“McDonald’s commitment to enhancing the customer experience from our menu and operations to our value and convenience – continues to move us closer to becoming our customers’ favorite place and way to eat and drink.”
– CEO McDonald’s Restaurants.
McDonald’s is one of the greatest brands in the world.
Kids love it, elders love it and youngsters love it too.
No matter you are in Europe, Asia, US or Far East, big “M” signage attracts you as a choice for quick bite. The restaurant chain operates in 117 countries and employees over 1.7 million people. How many people are indirectly engaged with McDonald’s, information which is too hard to obtain. One can only guess “Millions”!
Despite its massive outreach, the brand has suffered from bad publicity too.
Its Twitter campaign #McStories went bananas. And more recently, at London Olympics 2012 where McDonald’s was one of the lead sponsors, the brand got another hit when brand managers were trying to improve ratings, and in the process, they managed to get Mayor of London speak to reporters saying that criticism of McDonald’s was “all just bourgeois snobbery”.

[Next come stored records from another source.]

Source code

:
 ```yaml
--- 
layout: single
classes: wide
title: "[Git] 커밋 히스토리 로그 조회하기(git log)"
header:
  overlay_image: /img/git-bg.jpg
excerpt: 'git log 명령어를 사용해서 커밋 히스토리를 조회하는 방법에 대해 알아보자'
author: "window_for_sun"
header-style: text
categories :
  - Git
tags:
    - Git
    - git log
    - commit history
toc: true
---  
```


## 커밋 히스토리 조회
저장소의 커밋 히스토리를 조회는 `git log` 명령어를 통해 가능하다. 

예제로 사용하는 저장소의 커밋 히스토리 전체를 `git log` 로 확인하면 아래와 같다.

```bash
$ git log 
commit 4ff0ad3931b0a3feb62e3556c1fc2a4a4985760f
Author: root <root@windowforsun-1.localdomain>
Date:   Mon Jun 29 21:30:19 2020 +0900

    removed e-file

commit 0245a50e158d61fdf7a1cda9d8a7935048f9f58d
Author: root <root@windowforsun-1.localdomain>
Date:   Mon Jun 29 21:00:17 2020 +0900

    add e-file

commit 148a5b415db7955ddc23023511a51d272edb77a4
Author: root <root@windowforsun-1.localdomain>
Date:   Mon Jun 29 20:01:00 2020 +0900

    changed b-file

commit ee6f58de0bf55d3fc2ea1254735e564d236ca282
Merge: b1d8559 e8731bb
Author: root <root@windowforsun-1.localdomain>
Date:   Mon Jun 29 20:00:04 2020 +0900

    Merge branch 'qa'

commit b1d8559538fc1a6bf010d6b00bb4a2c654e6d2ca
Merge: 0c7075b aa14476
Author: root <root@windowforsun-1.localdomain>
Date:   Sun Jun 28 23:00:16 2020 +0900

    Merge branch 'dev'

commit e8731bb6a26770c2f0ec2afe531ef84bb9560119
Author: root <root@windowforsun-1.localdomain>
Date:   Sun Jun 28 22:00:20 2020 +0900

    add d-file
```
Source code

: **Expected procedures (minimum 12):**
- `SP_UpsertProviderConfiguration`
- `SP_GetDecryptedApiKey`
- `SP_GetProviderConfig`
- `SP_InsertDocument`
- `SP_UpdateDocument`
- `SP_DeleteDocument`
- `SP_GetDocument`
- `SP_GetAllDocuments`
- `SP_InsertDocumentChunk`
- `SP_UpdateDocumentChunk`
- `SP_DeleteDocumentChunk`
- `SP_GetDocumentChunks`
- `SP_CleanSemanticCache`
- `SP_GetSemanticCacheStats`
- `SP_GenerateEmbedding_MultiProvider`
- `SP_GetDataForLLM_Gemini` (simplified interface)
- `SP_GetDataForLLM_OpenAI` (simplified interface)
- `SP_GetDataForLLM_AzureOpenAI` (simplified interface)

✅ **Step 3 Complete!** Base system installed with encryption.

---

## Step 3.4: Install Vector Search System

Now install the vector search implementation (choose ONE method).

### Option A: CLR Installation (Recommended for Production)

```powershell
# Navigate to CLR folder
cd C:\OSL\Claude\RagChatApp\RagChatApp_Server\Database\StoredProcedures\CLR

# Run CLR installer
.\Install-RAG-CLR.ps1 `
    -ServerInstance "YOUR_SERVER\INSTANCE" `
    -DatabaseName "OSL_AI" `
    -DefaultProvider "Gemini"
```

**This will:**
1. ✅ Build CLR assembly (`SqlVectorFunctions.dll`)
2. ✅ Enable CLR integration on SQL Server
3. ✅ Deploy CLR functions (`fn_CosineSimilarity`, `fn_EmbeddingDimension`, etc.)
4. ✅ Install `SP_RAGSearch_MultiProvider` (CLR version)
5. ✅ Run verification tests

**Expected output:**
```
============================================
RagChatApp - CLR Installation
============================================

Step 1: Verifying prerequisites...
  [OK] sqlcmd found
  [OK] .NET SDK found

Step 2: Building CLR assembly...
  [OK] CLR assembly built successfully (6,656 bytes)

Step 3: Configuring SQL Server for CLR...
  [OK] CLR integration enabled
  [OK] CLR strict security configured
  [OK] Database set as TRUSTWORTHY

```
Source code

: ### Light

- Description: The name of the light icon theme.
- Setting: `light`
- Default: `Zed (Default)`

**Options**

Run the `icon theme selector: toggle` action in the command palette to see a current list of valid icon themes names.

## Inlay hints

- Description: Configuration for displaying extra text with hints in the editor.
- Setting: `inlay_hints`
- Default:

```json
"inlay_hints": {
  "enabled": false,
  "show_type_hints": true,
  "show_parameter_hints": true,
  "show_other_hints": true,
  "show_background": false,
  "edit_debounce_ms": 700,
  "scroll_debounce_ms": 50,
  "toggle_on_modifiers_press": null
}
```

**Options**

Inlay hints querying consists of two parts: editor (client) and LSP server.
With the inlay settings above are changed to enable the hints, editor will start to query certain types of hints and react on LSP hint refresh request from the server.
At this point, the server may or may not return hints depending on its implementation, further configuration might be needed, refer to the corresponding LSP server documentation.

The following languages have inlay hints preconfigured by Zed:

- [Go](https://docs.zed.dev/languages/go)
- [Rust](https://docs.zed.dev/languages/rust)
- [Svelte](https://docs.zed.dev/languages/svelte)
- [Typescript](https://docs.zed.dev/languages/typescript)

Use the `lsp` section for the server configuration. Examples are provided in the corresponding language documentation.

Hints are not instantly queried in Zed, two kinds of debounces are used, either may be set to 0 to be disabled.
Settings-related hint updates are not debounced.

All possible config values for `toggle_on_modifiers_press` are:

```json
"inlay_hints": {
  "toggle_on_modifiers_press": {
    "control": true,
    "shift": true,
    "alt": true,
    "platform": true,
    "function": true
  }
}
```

Mayor said that “It’s classic liberal hysteria about very nutritious, delicious, food – extremely good for you I’m told – not that I eat a lot of it myself,” he said. “Apparently this stuff is absolutely bursting with nutrients.”
Comments were not so liked by the McDonald’s haters who consider fast food as an extremely bad thing and the massive negative reactions became viral when a famous comedian Frankie Boyle who has over 800K Twitter followers tweeted “Don’t know how much sponsorship McDonalds paid for the Olympic mayor to be a fucking clown”.
Large brands such as McDonald’s, Coca Cola and others invested Sterling 750 million as sponsorship money in Olympics. It was awful for McDonald’s branding team to see that during Olympics 2012, Tweeter popularity tracker ranked McDonald’s at very low.
Logically speaking this massive damage to the brand in world’s greatest sports event and backlash from anti McDonald’s campaigners who were spreading the adverse sentiments on Social Media should have made significant impact on its brand, resulting company’s bottom-line!
But surprisingly, that was not the case. Only on 21st September McDonald’s Chief Executive Officer Don Thompson said, “Today’s announced dividend increase brings our 2012 expected total cash return to shareholders to at least $5.5 billion through dividends and share repurchases.”
Strong brands have multiple shock absorbers. Their biggest asset is the customer base that loves the brand. They keep building the customer base with just one philosophy “Giving customers the best experience whenever they return to them” – McDonald’s not only sustained the adverse campaign, but also kept its brand value intact.